The federal government’s decision to pull banks out of the Canada Student Loans program last week has led to finger-pointing among the major players.

While some observers are happy the banks are gone, they’re worried about who may replace them.

“They’re trying to contract out the biggest, baddest collection agency out there,” said Michael Conlon, national chair of the Canadian Federation of Students, although he’s pleased banks won’t be administering the program.

The government decided to handle about 450,000 student loans without the banks and look for help elsewhere after contract talks collapsed last Wednesday.

The government’s offer of more cash wasn’t enough for the Bank of Nova Scotia. After Scotia refused the deal, the two other major banks involved with student loans—the Canadian Imperial Bank of Commerce and Royal Bank—also withdrew.

Since 1995, the government has paid the banks $75-million a year as a risk premium to cover defaulted loans. The government proposed raising the premiums to $155-million after the banks claimed they were losing money.

According to government and bank statistics 26 per cent of students default on their loans. A loan is considered defaulted after three payments aren’t made on time.

But Human Resources Development Canada, the department responsible for student loans, blamed the banks’ lack of interest in the program.

“Too few financial institutions expressed interest in continuing participation and ensuring a viable delivery,” spokesperson Gino Trifiro said. “The preferred option would have been to continue the partnership with the banks.”

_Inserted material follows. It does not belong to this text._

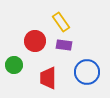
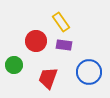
red circle: moved 1 px right
blue circle: moved 2 px right
red trapezoid: rotated 20 degrees clockwise
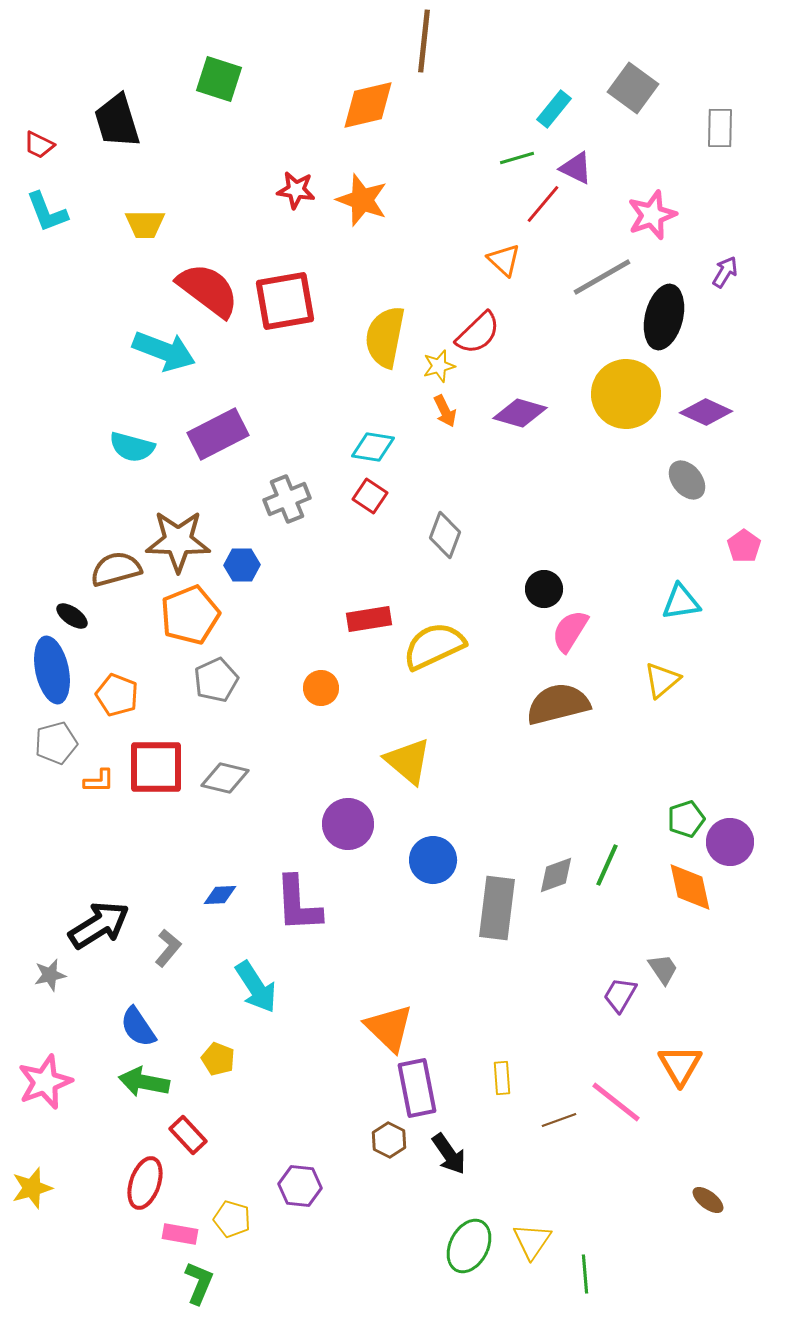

The banks say it’s the government that made a new contract impossible.

Bank of Nova Scotia spokesperson Pam Agnew said the old contract wasn’t working, and the new government proposal didn’t do enough to fix the problems.

CIBC spokesperson Susan McDougall agreed. “CIBC was prepared to deliver,” she said.

“We felt at least three financial institutions should be involved,” said Royal Bank spokesperson Jeff Keay, which would distribute losses from defaulted student loans among the competing institutions.

Still, Keay wasn’t disappointed with the outcome.

“We’ll probably stop losing money,” he said, chuckling.

The government is considering contracting companies across North America to handle the loans program.

Conlon is worried companies may take advantage of the situation.

“[Government officials] are looking for the cheapest [loan] provider, and we’re very concerned about what this will do.”